### EXERCISE GOAL:
Reproduce the material below with every occurrence of "Document page" swapped for "Rendered page" and everything else left unchanged. Omit the pictures from the output.

### DATA ENTRIES:
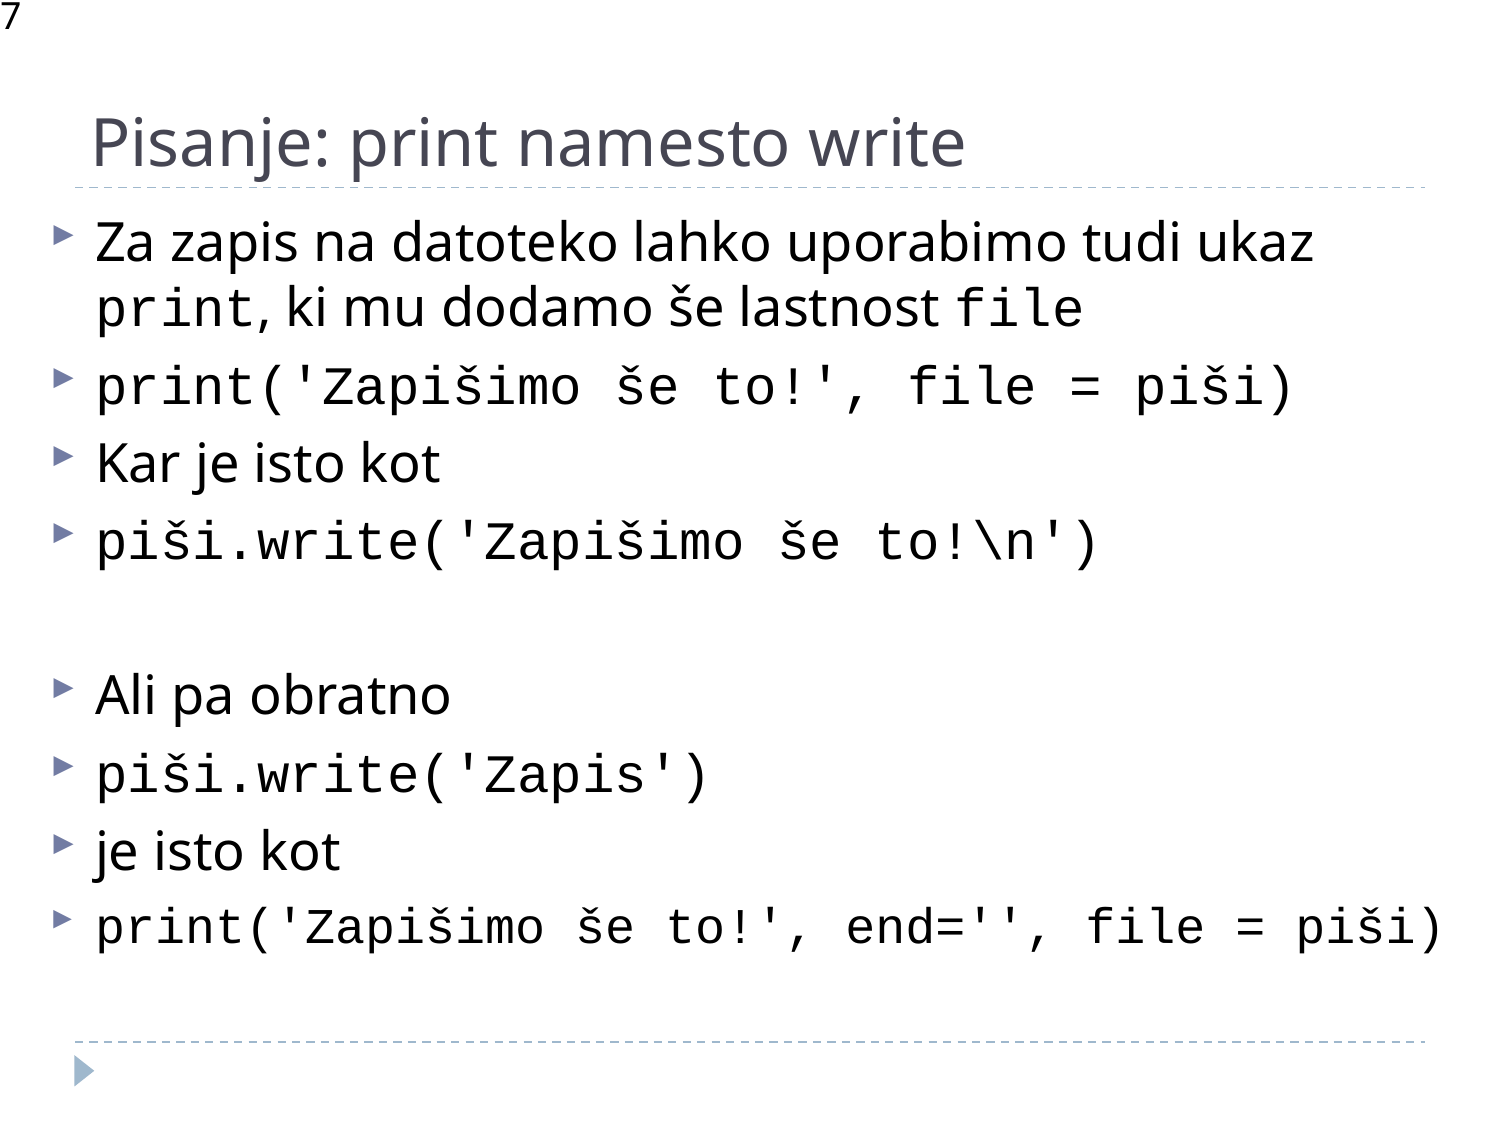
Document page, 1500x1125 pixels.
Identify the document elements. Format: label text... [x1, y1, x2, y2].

list Za zapis na datoteko lahko uporabimo tudi ukaz print, ki mu dodamo še lastnost file print('Zapišimo še to!', file = piši) Kar je isto kot piši.write('Zapišimo še to!\n') Ali pa obratno piši.write('Zapis') je isto kot print('Zapišimo še to!', end='', file = piši) [35, 200, 1465, 1010]
title Pisanje: print namesto write [75, 24, 1425, 188]
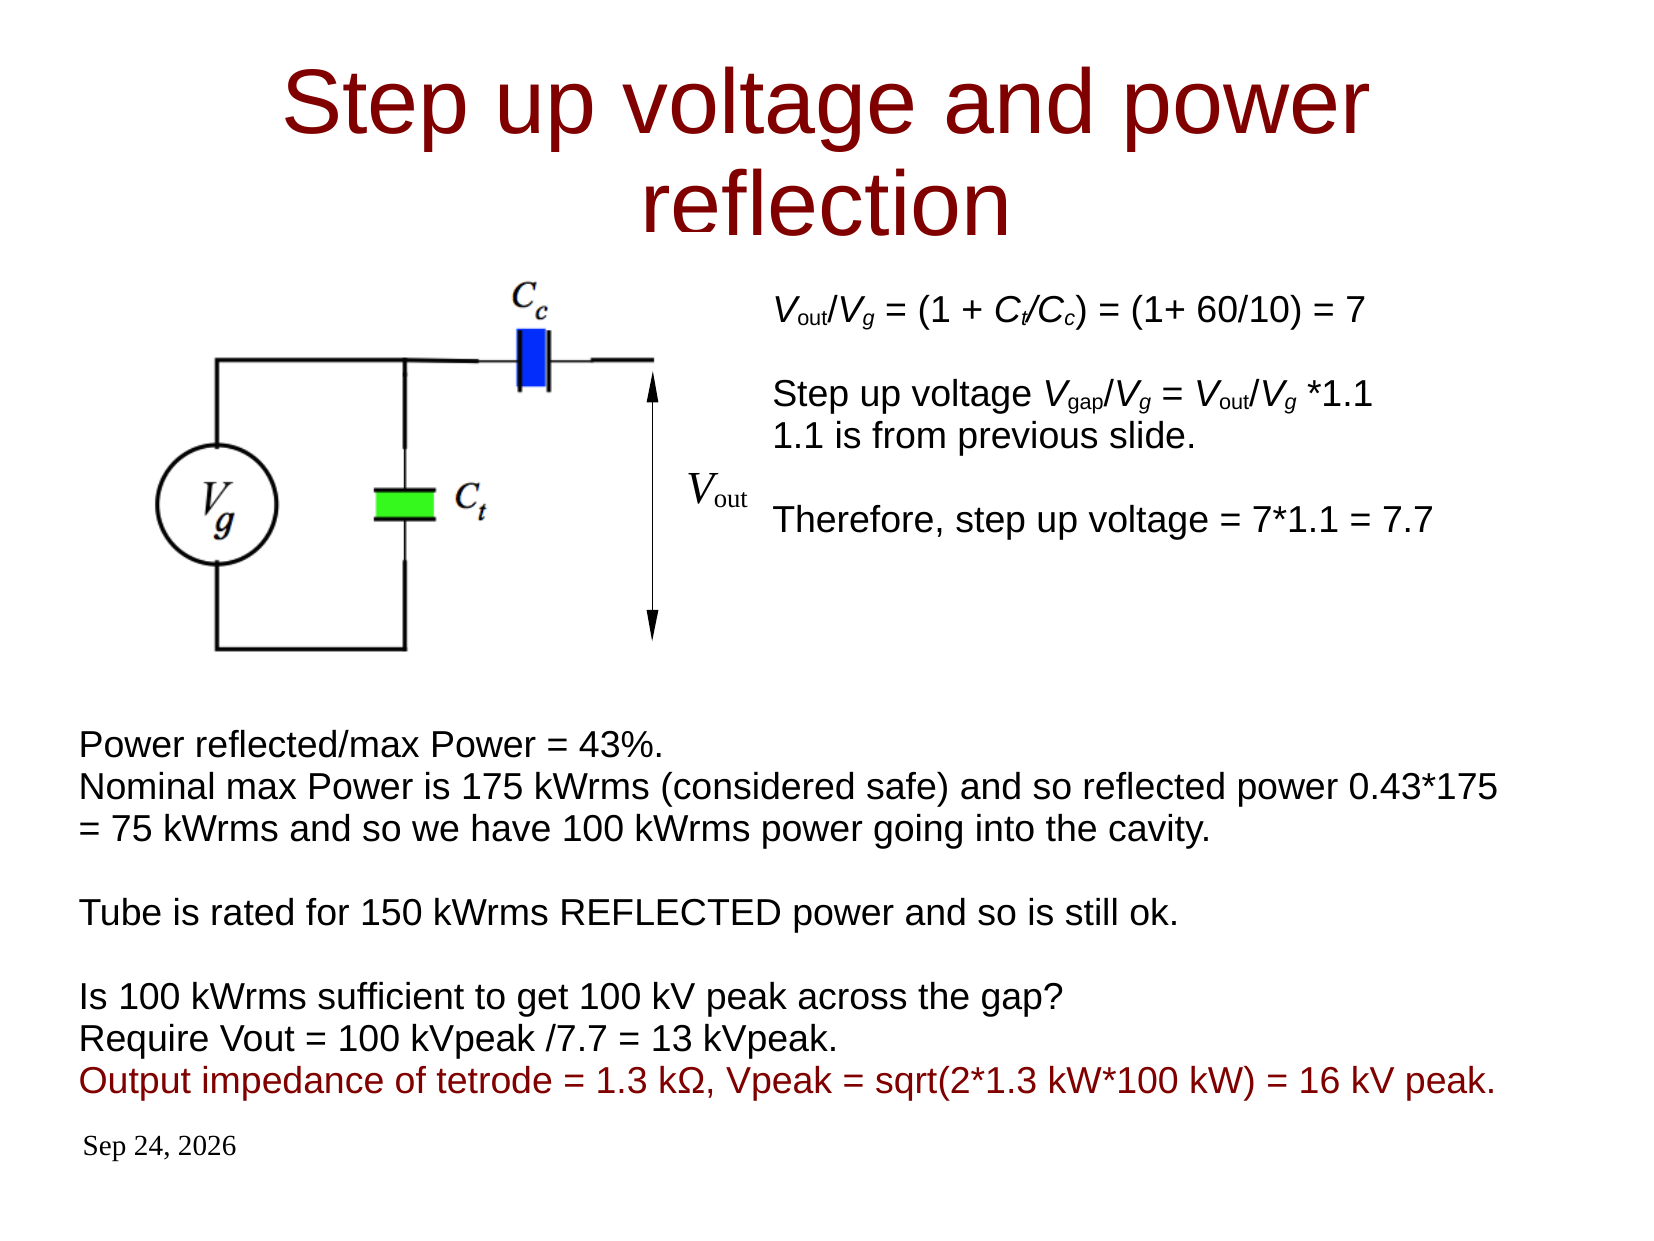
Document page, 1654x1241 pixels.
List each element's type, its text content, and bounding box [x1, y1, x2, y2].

text_box Vout/Vg = (1 + Ct/Cc) = (1+ 60/10) = 7 Step up voltage Vgap/Vg = Vout/Vg *1.1 1.1 is from previous slide. Therefore, step up voltage = 7*1.1 = 7.7 [757, 281, 1560, 653]
text_box Power reflected/max Power = 43%. Nominal max Power is 175 kWrms (considered safe) and so reflected power 0.43*175 = 75 kWrms and so we have 100 kWrms power going into the cavity. Tube is rated for 150 kWrms REFLECTED power and so is still ok. Is 100 kWrms sufficient to get 100 kV peak across the gap? Require Vout = 100 kVpeak /7.7 = 13 kVpeak. Output impedance of tetrode = 1.3 kΩ, Vpeak = sqrt(2*1.3 kW*100 kW) = 16 kV peak. [63, 716, 1538, 1147]
text_box Vout [671, 455, 757, 537]
picture [102, 232, 713, 694]
title Step up voltage and power reflection [82, 49, 1571, 257]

### FINAL RESULT:
Rendered page, 1500x1125 pixels.
Identify the document elements. Format: label text... [x1, y1, x2, y2].

list Za zapis na datoteko lahko uporabimo tudi ukaz print, ki mu dodamo še lastnost file print('Zapišimo še to!', file = piši) Kar je isto kot piši.write('Zapišimo še to!\n') Ali pa obratno piši.write('Zapis') je isto kot print('Zapišimo še to!', end='', file = piši) [35, 200, 1465, 1010]
title Pisanje: print namesto write [75, 24, 1425, 188]
Rendered page, 1654x1241 pixels.
List each element's type, its text content, and bounding box [x1, y1, x2, y2].

text_box Vout/Vg = (1 + Ct/Cc) = (1+ 60/10) = 7 Step up voltage Vgap/Vg = Vout/Vg *1.1 1.1 is from previous slide. Therefore, step up voltage = 7*1.1 = 7.7 [757, 281, 1560, 653]
text_box Power reflected/max Power = 43%. Nominal max Power is 175 kWrms (considered safe) and so reflected power 0.43*175 = 75 kWrms and so we have 100 kWrms power going into the cavity. Tube is rated for 150 kWrms REFLECTED power and so is still ok. Is 100 kWrms sufficient to get 100 kV peak across the gap? Require Vout = 100 kVpeak /7.7 = 13 kVpeak. Output impedance of tetrode = 1.3 kΩ, Vpeak = sqrt(2*1.3 kW*100 kW) = 16 kV peak. [63, 716, 1538, 1147]
text_box Vout [671, 455, 757, 537]
picture [102, 232, 713, 694]
title Step up voltage and power reflection [82, 49, 1571, 257]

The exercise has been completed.